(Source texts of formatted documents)
· · ·

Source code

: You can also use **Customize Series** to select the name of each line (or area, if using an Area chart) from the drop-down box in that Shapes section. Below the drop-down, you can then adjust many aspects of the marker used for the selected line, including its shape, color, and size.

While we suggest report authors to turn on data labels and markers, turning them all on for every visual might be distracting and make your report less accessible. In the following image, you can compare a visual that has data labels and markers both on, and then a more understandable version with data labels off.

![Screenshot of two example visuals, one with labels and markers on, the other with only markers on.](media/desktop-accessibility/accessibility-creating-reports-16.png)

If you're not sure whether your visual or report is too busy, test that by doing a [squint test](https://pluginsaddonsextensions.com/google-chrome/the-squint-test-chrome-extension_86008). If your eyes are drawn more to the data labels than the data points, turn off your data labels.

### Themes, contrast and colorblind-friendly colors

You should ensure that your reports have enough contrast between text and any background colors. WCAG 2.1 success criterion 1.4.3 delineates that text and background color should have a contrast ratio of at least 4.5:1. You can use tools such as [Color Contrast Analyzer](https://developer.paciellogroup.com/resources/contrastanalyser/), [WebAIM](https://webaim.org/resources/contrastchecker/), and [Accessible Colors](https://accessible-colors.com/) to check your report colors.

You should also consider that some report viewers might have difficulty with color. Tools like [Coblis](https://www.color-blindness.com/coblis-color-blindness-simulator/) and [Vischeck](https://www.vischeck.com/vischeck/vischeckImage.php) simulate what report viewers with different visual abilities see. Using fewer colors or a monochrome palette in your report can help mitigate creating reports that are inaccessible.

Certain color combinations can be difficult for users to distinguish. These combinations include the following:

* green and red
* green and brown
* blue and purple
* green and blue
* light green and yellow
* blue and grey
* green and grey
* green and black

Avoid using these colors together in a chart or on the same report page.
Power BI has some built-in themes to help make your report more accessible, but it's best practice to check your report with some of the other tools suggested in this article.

· · ·

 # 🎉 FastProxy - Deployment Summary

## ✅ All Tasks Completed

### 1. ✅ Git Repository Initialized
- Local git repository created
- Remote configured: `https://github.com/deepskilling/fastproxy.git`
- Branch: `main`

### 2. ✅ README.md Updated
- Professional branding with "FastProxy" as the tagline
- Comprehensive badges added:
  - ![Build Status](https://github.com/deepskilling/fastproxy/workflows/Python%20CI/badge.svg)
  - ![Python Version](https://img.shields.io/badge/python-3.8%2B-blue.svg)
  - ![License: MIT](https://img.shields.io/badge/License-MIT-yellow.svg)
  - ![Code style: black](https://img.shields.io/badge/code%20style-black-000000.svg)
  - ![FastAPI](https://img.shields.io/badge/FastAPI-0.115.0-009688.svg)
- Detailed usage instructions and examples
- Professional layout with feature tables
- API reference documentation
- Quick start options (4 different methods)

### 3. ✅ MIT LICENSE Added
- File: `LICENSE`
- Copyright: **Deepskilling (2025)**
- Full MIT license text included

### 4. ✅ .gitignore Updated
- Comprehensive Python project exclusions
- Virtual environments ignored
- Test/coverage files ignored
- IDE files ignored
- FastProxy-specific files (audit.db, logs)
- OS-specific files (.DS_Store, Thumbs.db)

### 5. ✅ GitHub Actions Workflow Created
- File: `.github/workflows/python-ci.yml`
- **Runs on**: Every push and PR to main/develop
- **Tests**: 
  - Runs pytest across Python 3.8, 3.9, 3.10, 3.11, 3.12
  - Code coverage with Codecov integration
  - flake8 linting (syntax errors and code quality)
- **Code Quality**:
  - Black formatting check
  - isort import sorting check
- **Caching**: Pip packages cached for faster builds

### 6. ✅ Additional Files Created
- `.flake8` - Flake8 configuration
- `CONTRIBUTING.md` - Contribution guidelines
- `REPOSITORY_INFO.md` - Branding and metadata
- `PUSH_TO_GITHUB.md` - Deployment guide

· · ·

_DESCRIPTION OF THE TASK_. Among the entries above, locate the lines containing "If you're not" and "### Themes, contrast", and transcribe exactly those two lines and all lines between.

_WRITTEN SOLUTION_.
If you're not sure whether your visual or report is too busy, test that by doing a [squint test](https://pluginsaddonsextensions.com/google-chrome/the-squint-test-chrome-extension_86008). If your eyes are drawn more to the data labels than the data points, turn off your data labels.

### Themes, contrast and colorblind-friendly colors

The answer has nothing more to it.